The legislative focus of this year’s session wasn’t a mystery. Lawmakers already spent more than a year debating road funding. And so it wasn’t a surprise when Gov. Eric Holcomb told the General Assembly this in the first weeks of session.
“I will work with you to establish a plan that invests in the new projects for the future that ensures Indiana will remain The Crossroads of America,” Holcomb said.
But it was not the only big goal – or debate – this session.
A number of education issues garnered significant attention, including groundwork to replace the ISTEP+ and changing the state superintendent from an elected to appointed position. The General Assembly also doubled annual money for state-funded preschool – a move Speaker Brian Bosma (R-Indianapolis) celebrated.
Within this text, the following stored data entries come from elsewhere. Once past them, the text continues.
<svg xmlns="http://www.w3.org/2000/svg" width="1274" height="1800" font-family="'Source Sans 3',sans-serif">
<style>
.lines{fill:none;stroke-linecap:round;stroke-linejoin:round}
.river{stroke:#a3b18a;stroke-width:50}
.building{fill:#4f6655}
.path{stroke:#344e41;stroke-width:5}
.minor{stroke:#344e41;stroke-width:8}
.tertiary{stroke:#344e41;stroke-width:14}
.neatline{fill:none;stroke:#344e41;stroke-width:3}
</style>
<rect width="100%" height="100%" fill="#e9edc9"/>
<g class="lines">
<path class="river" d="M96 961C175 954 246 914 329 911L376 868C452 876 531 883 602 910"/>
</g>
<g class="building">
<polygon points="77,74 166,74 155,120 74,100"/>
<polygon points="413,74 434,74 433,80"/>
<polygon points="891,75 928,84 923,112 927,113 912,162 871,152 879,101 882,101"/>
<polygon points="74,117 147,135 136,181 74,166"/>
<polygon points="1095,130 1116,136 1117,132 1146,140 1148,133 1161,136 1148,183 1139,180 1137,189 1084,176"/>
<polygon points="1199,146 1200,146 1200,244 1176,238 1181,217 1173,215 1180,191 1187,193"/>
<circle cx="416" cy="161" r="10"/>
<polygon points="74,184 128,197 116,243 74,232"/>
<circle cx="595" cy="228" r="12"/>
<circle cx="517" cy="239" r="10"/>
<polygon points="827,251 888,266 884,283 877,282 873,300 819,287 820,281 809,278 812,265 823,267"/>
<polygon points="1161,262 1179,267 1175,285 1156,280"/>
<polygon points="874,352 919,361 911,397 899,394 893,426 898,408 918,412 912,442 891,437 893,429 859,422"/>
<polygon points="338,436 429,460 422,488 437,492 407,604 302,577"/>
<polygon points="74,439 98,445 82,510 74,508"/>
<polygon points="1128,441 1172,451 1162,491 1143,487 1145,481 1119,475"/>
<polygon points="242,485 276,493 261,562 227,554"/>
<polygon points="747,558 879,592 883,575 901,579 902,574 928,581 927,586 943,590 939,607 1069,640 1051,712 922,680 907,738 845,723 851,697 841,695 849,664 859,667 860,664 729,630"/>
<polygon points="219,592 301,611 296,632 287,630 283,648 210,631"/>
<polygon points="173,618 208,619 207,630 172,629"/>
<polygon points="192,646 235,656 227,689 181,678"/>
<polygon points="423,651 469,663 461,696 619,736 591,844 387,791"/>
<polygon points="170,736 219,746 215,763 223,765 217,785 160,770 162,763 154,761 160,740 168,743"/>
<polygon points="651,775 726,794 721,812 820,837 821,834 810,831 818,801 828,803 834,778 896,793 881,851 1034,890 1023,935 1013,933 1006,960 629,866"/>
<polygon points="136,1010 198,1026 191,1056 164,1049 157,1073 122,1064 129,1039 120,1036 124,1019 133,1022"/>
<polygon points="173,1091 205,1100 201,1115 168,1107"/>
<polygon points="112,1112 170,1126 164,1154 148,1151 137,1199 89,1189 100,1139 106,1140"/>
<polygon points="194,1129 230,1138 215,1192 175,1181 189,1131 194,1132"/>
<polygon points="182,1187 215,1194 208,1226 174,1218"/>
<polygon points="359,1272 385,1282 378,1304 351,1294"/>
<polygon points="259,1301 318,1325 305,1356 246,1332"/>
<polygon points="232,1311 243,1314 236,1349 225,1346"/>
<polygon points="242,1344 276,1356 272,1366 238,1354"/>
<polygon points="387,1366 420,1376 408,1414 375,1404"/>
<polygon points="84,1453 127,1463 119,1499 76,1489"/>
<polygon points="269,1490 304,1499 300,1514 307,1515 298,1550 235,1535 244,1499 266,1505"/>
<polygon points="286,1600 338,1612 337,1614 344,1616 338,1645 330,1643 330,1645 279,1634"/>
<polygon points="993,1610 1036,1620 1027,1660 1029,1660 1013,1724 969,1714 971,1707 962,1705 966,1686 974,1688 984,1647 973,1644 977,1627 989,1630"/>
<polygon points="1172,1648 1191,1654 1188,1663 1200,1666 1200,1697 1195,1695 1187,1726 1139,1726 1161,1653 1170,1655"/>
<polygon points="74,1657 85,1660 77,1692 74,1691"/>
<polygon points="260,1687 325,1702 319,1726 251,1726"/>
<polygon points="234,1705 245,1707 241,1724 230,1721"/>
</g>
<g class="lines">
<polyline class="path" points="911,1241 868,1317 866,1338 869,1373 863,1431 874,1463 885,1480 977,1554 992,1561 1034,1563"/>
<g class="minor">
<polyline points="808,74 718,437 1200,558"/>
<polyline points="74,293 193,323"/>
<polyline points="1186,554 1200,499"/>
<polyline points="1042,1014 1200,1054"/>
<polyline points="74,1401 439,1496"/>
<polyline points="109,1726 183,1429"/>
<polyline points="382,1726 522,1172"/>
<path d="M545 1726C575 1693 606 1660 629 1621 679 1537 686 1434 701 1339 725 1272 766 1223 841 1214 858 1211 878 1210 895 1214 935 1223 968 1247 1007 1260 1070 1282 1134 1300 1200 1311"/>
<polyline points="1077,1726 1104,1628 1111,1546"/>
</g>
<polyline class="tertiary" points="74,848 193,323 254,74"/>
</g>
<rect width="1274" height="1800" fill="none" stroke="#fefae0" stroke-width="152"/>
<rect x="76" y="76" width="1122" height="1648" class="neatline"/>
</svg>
“A $44 million investment in pre-K education during the biennium – that was one of our top priorities for this session,” Bosma said.
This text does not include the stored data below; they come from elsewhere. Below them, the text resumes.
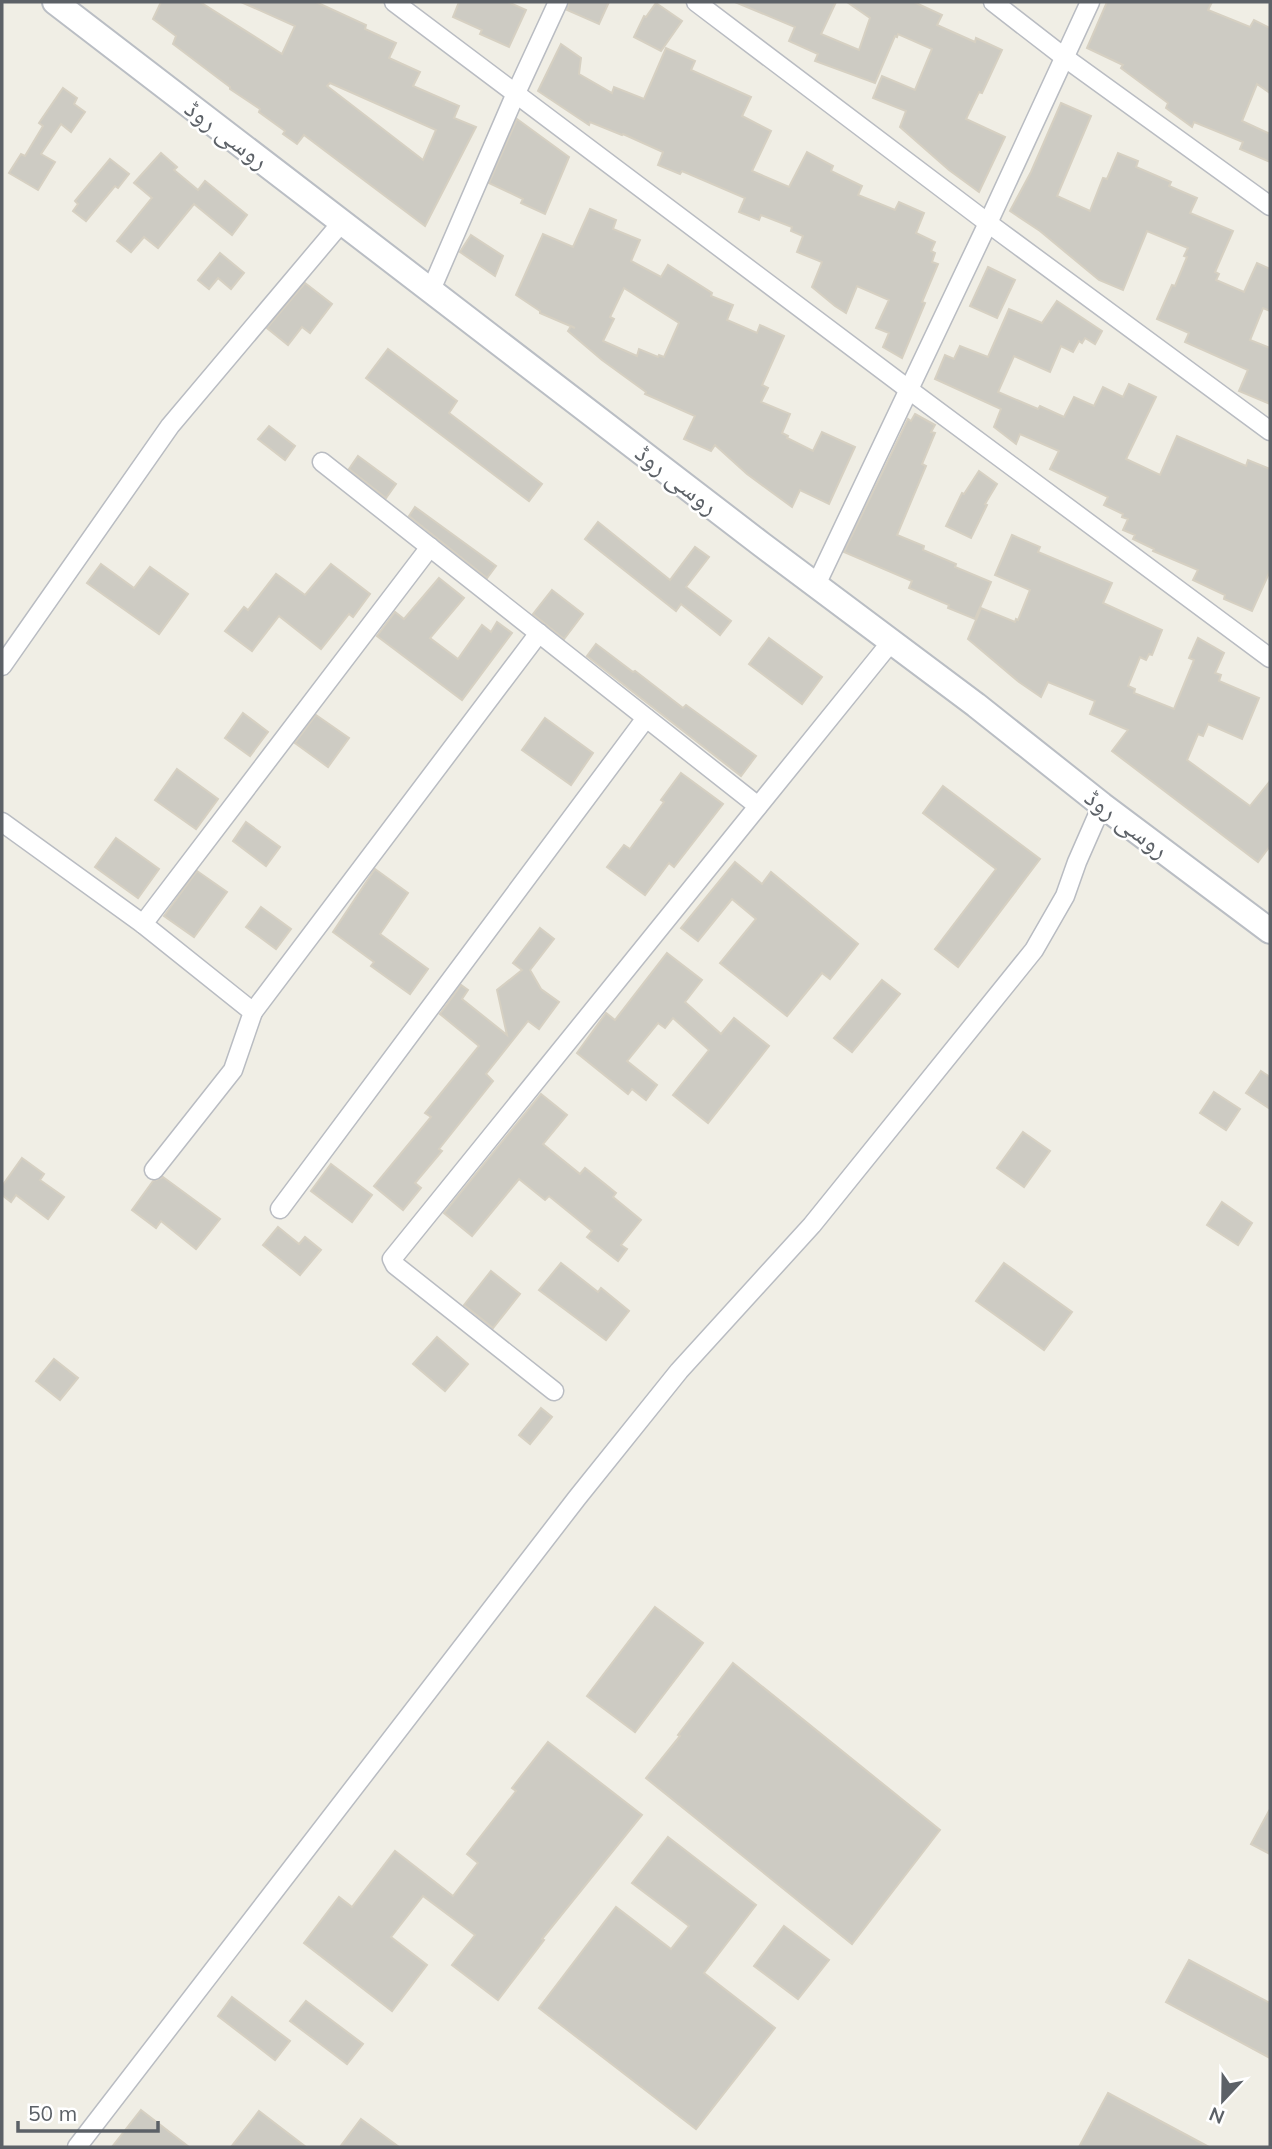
<svg xmlns="http://www.w3.org/2000/svg" width="1272" height="2149" viewBox="0 0 1272 2149" font-family="Mulish,'Noto Naskh Arabic',sans-serif">
	<style>
		.building { fill: #cdcbc3; stroke: #d6d0c2; stroke-width: 2; fill-rule: evenodd }
		.lines { fill: none; stroke-linecap: round; stroke-linejoin: round }
		.street-casing { stroke: #b9bcc2; stroke-width: 21 }
		.secondary-casing { stroke: #babec4; stroke-width: 28 }
		.street { stroke: #fff; stroke-width: 18 }
		.secondary { stroke: #fff; stroke-width: 24 }
		.labels { text-anchor: middle; stroke-width: 5; stroke-linejoin: round; paint-order: stroke }
		.street-label { font-size: 26px; fill: #5c6167; stroke: #fff }
	</style>
	<rect width="100%" height="100%" fill="#f0eee5"/>
	<g class="building">
		<path d="M 161,2 L 200,2 L 282,54 L 295,26 L 241,2 L 316,2 L 366,25 L 365,29 L 396,43 L 389,58 L 420,72 L 413,86 L 459,106 L 454,118 L 476,127 L 425,226 L 304,135 L 297,144 L 283,134 L 285,131 L 259,112 L 260,109 L 230,89 L 230,87 L 173,44 L 176,36 L 153,19 ZM 330,83 L 436,130 L 423,160 L 327,86 Z"/>
		<polygon points="459,2 508,2 526,10 509,47 480,34 482,30 453,17"/>
		<polygon points="569,2 609,2 599,24 567,10"/>
		<polygon points="735,2 836,2 821,34 859,50 870,18 847,2 914,2 942,15 937,25 975,42 976,38 1002,50 982,93 979,92 966,119 1005,137 979,192 949,170 900,127 906,111 873,98 882,76 915,90 932,49 898,34 897,37 895,36 875,83 815,61 818,54 789,41 795,27"/>
		<polygon points="1107,2 1212,2 1208,10 1250,27 1254,20 1270,28 1270,93 1257,84 1242,121 1270,134 1270,162 1240,149 1243,142 1194,122 1192,127 1166,108 1168,103 1121,68 1123,65 1087,48"/>
		<polygon points="656,3 682,21 661,51 634,37 644,16 646,17"/>
		<polygon points="561,44 581,58 579,74 612,93 614,87 644,99 666,48 695,61 691,70 751,97 742,116 771,131 752,171 789,187 807,152 833,166 831,171 862,186 858,195 895,210 899,202 924,213 916,233 935,242 931,251 935,253 932,262 938,264 922,302 925,303 902,358 883,347 889,333 876,328 889,300 857,286 846,313 835,306 812,287 822,262 797,252 803,236 791,231 792,227 761,215 759,220 739,212 745,198 682,171 680,174 658,165 663,152 623,134 622,135 590,122 589,125 538,91"/>
		<polygon points="63,88 77,98 74,104 85,112 71,132 61,124 41,154 55,162 38,190 9,173 21,154 25,156 43,126 39,123"/>
		<polygon points="1061,103 1091,116 1057,196 1090,211 1103,178 1107,179 1118,153 1138,161 1136,167 1171,182 1169,186 1197,198 1190,213 1233,231 1215,272 1219,274 1216,280 1244,292 1257,263 1270,269 1270,311 1263,308 1250,340 1270,348 1270,404 1239,391 1248,370 1185,342 1189,333 1157,319 1172,285 1175,286 1187,257 1184,256 1188,248 1147,231 1123,290 1099,280 1040,231 1010,211 1031,172"/>
		<polygon points="517,119 569,157 545,214 521,203 523,199 489,183"/>
		<polygon points="161,153 177,167 174,170 198,190 205,181 247,215 232,235 194,204 158,248 144,237 131,252 117,241 152,198 134,183"/>
		<polygon points="110,159 129,174 118,188 115,186 86,221 73,211 78,204 75,201"/>
		<path d="M 590,209 L 616,220 L 613,229 L 640,240 L 631,261 L 661,277 L 668,265 L 712,293 L 711,296 L 733,305 L 727,320 L 757,333 L 760,325 L 784,336 L 762,385 L 768,388 L 761,402 L 790,414 L 782,433 L 788,436 L 787,438 L 813,451 L 822,432 L 855,447 L 829,504 L 800,490 L 792,507 L 747,474 L 715,445 L 711,451 L 684,439 L 695,416 L 645,394 L 646,392 L 602,360 L 568,331 L 571,326 L 575,328 L 540,313 L 540,311 L 516,295 L 543,234 L 573,247 ZM 624,288 L 679,323 L 664,357 L 659,355 L 658,357 L 639,349 L 637,356 L 603,341 L 614,319 L 610,317 Z"/>
		<polygon points="471,235 503,256 495,276 460,252"/>
		<polygon points="220,253 244,273 231,289 218,278 209,289 198,280"/>
		<polygon points="988,267 1015,280 997,318 970,306"/>
		<polygon points="305,283 332,304 310,333 302,327 288,345 267,328"/>
		<polygon points="1057,301 1102,331 1095,344 1085,338 1082,343 1079,341 1073,352 1061,346 1050,372 1014,356 998,392 1038,409 1040,406 1064,417 1074,397 1094,406 1103,387 1123,397 1129,384 1156,397 1126,459 1160,475 1177,436 1246,466 1248,460 1270,469 1270,571 1252,611 1224,599 1225,595 1193,580 1198,570 1153,551 1154,549 1133,539 1135,535 1123,530 1128,519 1122,517 1123,514 1104,505 1108,497 1050,469 1059,451 1020,434 1016,444 994,427 1001,409 935,379 945,355 954,359 960,346 988,357 1009,309 1042,323"/>
		<polygon points="388,349 457,401 449,413 542,484 529,501 366,378"/>
		<polygon points="915,414 935,425 931,432 935,433 922,464 926,466 897,535 924,546 923,550 956,564 955,567 991,582 975,619 948,608 949,605 909,588 912,581 844,552 908,419 911,421"/>
		<polygon points="269,426 295,446 285,460 258,439"/>
		<polygon points="358,456 396,484 386,498 349,469"/>
		<polygon points="979,471 997,484 985,504 987,505 971,538 946,526 962,493 964,494"/>
		<polygon points="415,507 496,566 487,578 409,516"/>
		<polygon points="598,522 670,580 695,547 709,557 686,587 731,621 720,635 681,604 676,611 585,539"/>
		<polygon points="1012,535 1040,547 1038,552 1112,583 1103,603 1162,630 1152,655 1149,654 1146,660 1140,657 1128,686 1135,689 1134,693 1174,709 1194,660 1189,658 1198,638 1224,653 1215,673 1221,675 1219,681 1259,698 1242,739 1208,724 1203,736 1198,734 1187,760 1250,806 1270,781 1270,846 1258,862 1112,751 1128,730 1090,714 1095,701 1048,682 1041,697 1019,682 968,639 981,608 1015,622 1016,619 1018,620 1030,590 995,575"/>
		<polygon points="101,564 134,588 150,567 188,594 159,634 87,583"/>
		<polygon points="331,564 370,594 353,617 349,614 321,649 279,616 252,651 225,631 244,607 248,610 276,574 305,595"/>
		<polygon points="439,578 464,598 430,638 458,659 482,625 491,632 497,622 512,633 462,700 377,636 395,612 404,619"/>
		<polygon points="552,590 583,614 564,639 533,614"/>
		<polygon points="769,638 822,677 802,704 749,664"/>
		<polygon points="596,644 633,672 635,671 683,708 686,705 756,756 741,776 587,656"/>
		<polygon points="243,713 268,732 250,756 225,738"/>
		<polygon points="316,715 349,738 328,767 295,743"/>
		<polygon points="545,718 593,753 571,785 522,750"/>
		<polygon points="177,769 218,799 196,829 155,800"/>
		<polygon points="681,773 723,804 674,867 669,863 645,895 607,867 624,845 630,849 664,802 661,800"/>
		<polygon points="943,786 1040,859 958,967 935,949 996,869 923,813"/>
		<polygon points="246,822 280,847 266,866 233,841"/>
		<polygon points="116,838 159,869 138,898 95,867"/>
		<polygon points="735,862 762,884 771,872 858,944 830,979 822,973 787,1016 720,963 756,919 732,899 698,941 681,928"/>
		<polygon points="375,869 408,893 380,934 428,969 410,994 371,966 374,962 333,932"/>
		<polygon points="197,871 227,892 194,937 164,916"/>
		<polygon points="261,907 291,929 276,949 246,927"/>
		<polygon points="540,928 554,939 530,970 541,989 559,1002 539,1029 528,1021 486,1074 493,1081 439,1149 442,1151 415,1183 421,1188 403,1210 374,1186 431,1117 425,1113 479,1046 440,1014 461,985 468,990 462,999 507,1035 497,990 522,970 513,963"/>
		<polygon points="667,953 702,980 685,1002 721,1034 734,1018 769,1046 708,1123 673,1095 709,1050 673,1018 665,1028 658,1023 627,1061 657,1085 646,1100 632,1089 628,1094 577,1053 606,1013 615,1020"/>
		<polygon points="882,980 900,994 852,1052 834,1038"/>
		<polygon points="1261,1071 1270,1077 1270,1109 1246,1093"/>
		<polygon points="1214,1092 1240,1109 1226,1130 1200,1113"/>
		<polygon points="541,1094 567,1115 543,1144 580,1174 585,1168 616,1193 613,1197 641,1220 621,1245 627,1249 618,1261 587,1237 592,1231 549,1196 545,1200 519,1179 472,1236 444,1213"/>
		<polygon points="1023,1132 1050,1151 1024,1187 997,1168"/>
		<polygon points="22,1158 44,1174 40,1180 64,1197 48,1219 16,1195 11,1202 2,1195 2,1186"/>
		<polygon points="331,1164 372,1195 352,1222 311,1191"/>
		<polygon points="163,1177 220,1219 196,1249 161,1221 156,1228 132,1210 153,1181"/>
		<polygon points="1222,1202 1252,1223 1238,1245 1207,1225"/>
		<polygon points="278,1227 299,1244 305,1237 321,1250 300,1275 263,1245"/>
		<polygon points="561,1263 598,1292 601,1288 629,1311 606,1340 539,1290"/>
		<polygon points="1004,1263 1072,1312 1044,1350 976,1301"/>
		<polygon points="491,1271 520,1294 493,1328 464,1305"/>
		<polygon points="437,1337 468,1364 445,1391 413,1364"/>
		<polygon points="54,1359 78,1378 60,1400 36,1381"/>
		<polygon points="541,1408 552,1417 530,1444 519,1435"/>
		<polygon points="655,1607 703,1643 635,1732 587,1696"/>
		<polygon points="733,1663 940,1830 852,1944 646,1778 680,1736 678,1735"/>
		<polygon points="548,1742 642,1815 542,1939 544,1940 498,2000 452,1965 475,1935 423,1896 391,1937 427,1965 392,2011 304,1943 339,1897 352,1907 395,1851 453,1896 478,1863 467,1854 516,1791 512,1788"/>
		<polygon points="1270,1809 1270,1854 1251,1844"/>
		<polygon points="668,1837 756,1905 704,1973 775,2028 696,2129 539,2008 616,1907 671,1949 689,1926 632,1883"/>
		<polygon points="784,1926 829,1960 798,1999 754,1966"/>
		<polygon points="1189,1960 1270,2003 1270,2058 1166,2002"/>
		<polygon points="232,1997 290,2041 275,2060 218,2016"/>
		<polygon points="306,2001 363,2044 347,2064 290,2021"/>
		<polygon points="1108,2093 1209,2147 1079,2147"/>
		<polygon points="141,2110 189,2147 112,2147"/>
		<polygon points="259,2111 306,2147 231,2147"/>
		<polygon points="361,2119 399,2147 340,2147"/>
	</g>
	<g class="lines">
		<g class="street-casing">
			<g id="street">
				<polyline points="394,2 908,389 1270,658"/>
				<polyline points="696,2 988,223 1270,431"/>
				<polyline points="993,2 1064,57 1270,206"/>
				<polyline points="431,290 516,93 558,2"/>
				<polyline points="322,462 758,806"/>
				<polyline points="816,585 988,223 1090,2"/>
				<polyline points="2,666 170,426 342,222"/>
				<polyline points="2,822 143,924 253,1012 233,1070 154,1170"/>
				<polyline points="143,924 430,547"/>
				<polyline points="253,1012 539,633"/>
				<polyline points="280,1209 646,718"/>
				<polyline points="554,1391 395,1265 392,1259 891,642"/>
				<polyline points="77,2147 577,1498 679,1371 812,1225 1034,950 1065,896 1077,862 1102,805"/>
			</g>
		</g>
		<g class="secondary-casing">
			<polyline id="secondary" points="55,2 761,544 976,705 1102,805 1270,931"/>
		</g>
		<use href="#street" class="street"/>
		<use href="#secondary" class="secondary"/>
	</g>
	<g class="labels">
		<g class="street-label">
			<text transform="translate(227 134) rotate(37)" y="9">روسی روڈ</text>
			<text transform="translate(677 479) rotate(38)" y="9">روسی روڈ</text>
			<text transform="translate(1127 823) rotate(37)" y="9">روسی روڈ</text>
		</g>
	</g>
	<rect width="1272" height="2149" fill="none" stroke="#5c6167" stroke-width="7"/>
	<g transform="translate(1223 2100) rotate(202)" stroke="#ffffff" stroke-width="5" paint-order="stroke">
	<path d="M0-5L12 26L0 18L-12 26Z" fill="#5c6167"/>
	<text y="-10" font-size="19" font-weight="bold" text-anchor="middle" fill="#5c6167">N</text>
	</g>
	<path d="M18 2121v10h140v-10" fill="none" stroke="#5c6167" stroke-width="3.5"/>
	<text x="28" y="2121" font-size="21" fill="#5c6167" stroke="#ffffff" stroke-width="5" paint-order="stroke">50 m</text>
</svg>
Lawmakers also broke up an e-liquids – or vaping – industry monopoly they’d created, one that led to legal action and an FBI inquiry.
And as Sen. Randy Head (R-Logansport) told his colleagues, a federal court ruling in January, invalidating most of Indiana’s e-liquid rules, only heightened the pressure.
“If we don’t implement Senate Bill 1, there will be no regulations. And it will be easier for people who want to do bad things to put illegal substances in e-liquid and ship it here, there, and anywhere else,” Head said.
Then there were the controversial social issues that seem to happen every year.
One bill, sent to the governor, dealt with parental notification of abortion. Sen. Erin Houchin (R-Salem) said her bill was aimed at strengthening parental rights.
“It just requires that parents be involved in these critical decisions that affect their minor children,” Houchin says.
The bill originally required parents be notified if their child sought abortion consent from a judge. It raised concerns about confidentiality – and as Sen. Vaneta Becker said, grim consequences.
“All this bill will do is encourage back-alley abortions,” Becker said.
The House made it the judge’s job to determine whether parents are notified, and only after the judge grants or denies the consent.
Some measures drew attention when they didn’t pass. In the Senate, a bipartisan push to pass a hate crimes bill was not called down for a floor vote. Sen. Tim Lanane (D-Anderson) summed up supporters’ sentiments.
“I’m very sorry that we couldn’t find the courage in this body to take this matter up…I guess we’ll say again, ‘Maybe next year,’” Lanane said.
And in the House, a bill reforming Indiana’s redistricting process – backed by Bosma – couldn’t even get a vote in committee. The speaker was blunt about its failure.
“Some of the members of the Elections Committee had a lot of questions about it. I’m not convinced it would have come out of committee if it had a vote,” Bosma said.
And then there was alcohol – the issue no one saw coming and leadership wasn’t happy showed up.
Convenience store owner Jay Ricker acquired restaurant permits for two of his convenience stores. Those permits allowed him to sell cold beer and hard liquor for carryout – previously, a right reserved almost solely for liquor stores. That provoked a swift response from lawmakers like Bosma.
“We are definitely addressing their permits, which are significantly different than anything that the ATC had issued before,” Bosma said.
Their final solution was to keep the status quo for all existing permit holders…except Ricker’s, which will likely lose its licenses next year. As one might expect, Jay Ricker wasn’t happy.
“I’m just shocked that they won’t listen. It appears that the leadership in many cases has singled us out,” Ricker said.
But in the end, everything circled back to road funding. And after months of haggling, legislators agreed on a tax-raising, fee-creating, revenue-producing infrastructure plan. Senate President Pro Tem David Long (R-Fort Wayne) was effusive in his praise.
“We’re not kicking the can down the road. We’re taking responsibility for what we need to do for today and for tomorrow in our state so we don’t dump this debt and this problem on our kids. I’m very proud of that,” Long said.
Praise for the bill isn’t universal, though. Taxpayer advocacy groups argued the measure’s tax hikes were unwarranted, with some pledging retribution at the ballot box.
But that opportunity won’t come until next year,and Speaker Bosma says the legislature will already be moving on to their next challenge.